=== Information shown ===

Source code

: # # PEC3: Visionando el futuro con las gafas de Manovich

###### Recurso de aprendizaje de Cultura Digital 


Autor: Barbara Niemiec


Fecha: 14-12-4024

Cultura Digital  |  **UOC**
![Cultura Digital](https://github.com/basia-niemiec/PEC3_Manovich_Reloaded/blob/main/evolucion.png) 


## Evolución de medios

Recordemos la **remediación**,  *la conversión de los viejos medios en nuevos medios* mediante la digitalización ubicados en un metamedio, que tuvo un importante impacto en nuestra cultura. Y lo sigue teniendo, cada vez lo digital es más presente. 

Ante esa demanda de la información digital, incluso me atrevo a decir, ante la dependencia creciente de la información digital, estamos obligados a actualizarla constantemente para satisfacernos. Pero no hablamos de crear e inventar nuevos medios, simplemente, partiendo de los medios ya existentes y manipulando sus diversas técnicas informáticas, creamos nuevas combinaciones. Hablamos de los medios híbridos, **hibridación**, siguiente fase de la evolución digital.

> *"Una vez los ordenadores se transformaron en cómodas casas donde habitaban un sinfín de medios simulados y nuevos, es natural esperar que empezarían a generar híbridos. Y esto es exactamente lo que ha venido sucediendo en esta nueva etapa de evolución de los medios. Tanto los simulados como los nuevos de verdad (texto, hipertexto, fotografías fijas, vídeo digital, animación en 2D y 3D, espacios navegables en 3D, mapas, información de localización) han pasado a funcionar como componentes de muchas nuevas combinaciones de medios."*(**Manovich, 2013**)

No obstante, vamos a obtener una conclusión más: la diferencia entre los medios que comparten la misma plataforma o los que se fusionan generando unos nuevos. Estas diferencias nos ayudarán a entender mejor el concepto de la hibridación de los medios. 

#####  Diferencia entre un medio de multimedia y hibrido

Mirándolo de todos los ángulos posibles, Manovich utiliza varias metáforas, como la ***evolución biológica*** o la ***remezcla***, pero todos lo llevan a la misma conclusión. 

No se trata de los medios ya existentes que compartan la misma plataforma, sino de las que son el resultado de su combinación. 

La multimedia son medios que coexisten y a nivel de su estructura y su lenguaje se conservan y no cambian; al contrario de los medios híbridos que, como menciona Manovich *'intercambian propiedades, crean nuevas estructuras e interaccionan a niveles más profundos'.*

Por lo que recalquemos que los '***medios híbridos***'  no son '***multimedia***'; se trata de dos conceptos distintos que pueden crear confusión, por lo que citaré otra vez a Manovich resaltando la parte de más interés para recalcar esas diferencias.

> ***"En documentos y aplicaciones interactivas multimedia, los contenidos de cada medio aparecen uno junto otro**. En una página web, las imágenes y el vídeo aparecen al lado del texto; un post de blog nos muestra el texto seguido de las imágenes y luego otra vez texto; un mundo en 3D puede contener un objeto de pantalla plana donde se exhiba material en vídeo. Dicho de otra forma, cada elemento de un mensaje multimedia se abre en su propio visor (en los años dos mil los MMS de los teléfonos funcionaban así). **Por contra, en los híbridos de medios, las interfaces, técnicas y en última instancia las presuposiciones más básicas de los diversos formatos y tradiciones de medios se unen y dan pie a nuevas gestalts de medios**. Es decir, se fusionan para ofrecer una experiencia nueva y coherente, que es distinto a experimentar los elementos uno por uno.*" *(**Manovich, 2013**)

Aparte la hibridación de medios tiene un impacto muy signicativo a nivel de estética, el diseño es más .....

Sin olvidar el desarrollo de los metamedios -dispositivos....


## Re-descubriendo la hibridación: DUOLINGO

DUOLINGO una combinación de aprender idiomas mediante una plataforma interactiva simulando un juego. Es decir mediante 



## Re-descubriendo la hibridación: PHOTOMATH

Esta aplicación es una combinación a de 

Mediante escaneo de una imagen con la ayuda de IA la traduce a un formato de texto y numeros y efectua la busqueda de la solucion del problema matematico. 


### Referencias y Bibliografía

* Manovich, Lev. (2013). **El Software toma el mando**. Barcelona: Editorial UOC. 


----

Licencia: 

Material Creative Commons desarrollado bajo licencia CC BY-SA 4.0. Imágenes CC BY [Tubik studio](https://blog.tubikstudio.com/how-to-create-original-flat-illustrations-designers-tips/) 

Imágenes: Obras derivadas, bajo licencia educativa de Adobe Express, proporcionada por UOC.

===
=== Information shown ===

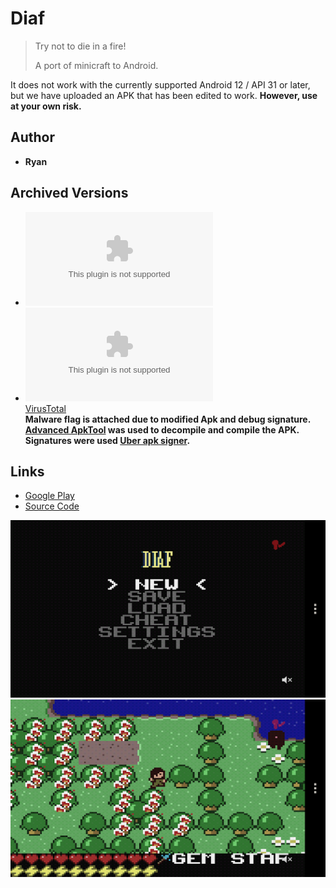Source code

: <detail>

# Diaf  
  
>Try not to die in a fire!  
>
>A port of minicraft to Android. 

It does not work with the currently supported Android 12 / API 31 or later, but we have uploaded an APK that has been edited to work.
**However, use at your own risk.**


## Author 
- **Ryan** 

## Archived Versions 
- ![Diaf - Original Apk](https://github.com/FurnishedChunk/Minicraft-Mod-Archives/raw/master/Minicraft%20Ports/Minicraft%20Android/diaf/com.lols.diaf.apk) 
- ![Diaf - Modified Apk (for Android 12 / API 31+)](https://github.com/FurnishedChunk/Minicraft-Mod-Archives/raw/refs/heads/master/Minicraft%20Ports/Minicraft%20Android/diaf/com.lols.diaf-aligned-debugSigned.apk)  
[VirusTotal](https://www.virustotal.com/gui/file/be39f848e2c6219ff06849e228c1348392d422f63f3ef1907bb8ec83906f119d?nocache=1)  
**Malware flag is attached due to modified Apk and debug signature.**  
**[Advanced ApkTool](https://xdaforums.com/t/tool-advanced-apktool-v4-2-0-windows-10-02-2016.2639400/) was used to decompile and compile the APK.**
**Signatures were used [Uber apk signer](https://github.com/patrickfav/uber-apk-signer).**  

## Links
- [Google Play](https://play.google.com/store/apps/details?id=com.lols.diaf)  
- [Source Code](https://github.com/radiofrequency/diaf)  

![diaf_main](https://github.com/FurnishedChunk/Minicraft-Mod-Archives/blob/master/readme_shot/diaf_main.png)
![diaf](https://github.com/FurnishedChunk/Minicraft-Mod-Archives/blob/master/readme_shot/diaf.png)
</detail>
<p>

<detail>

===

In the entries above, some lines may contain the string "DUOLINGO"; report how many, without additional comment.

Your solution:
2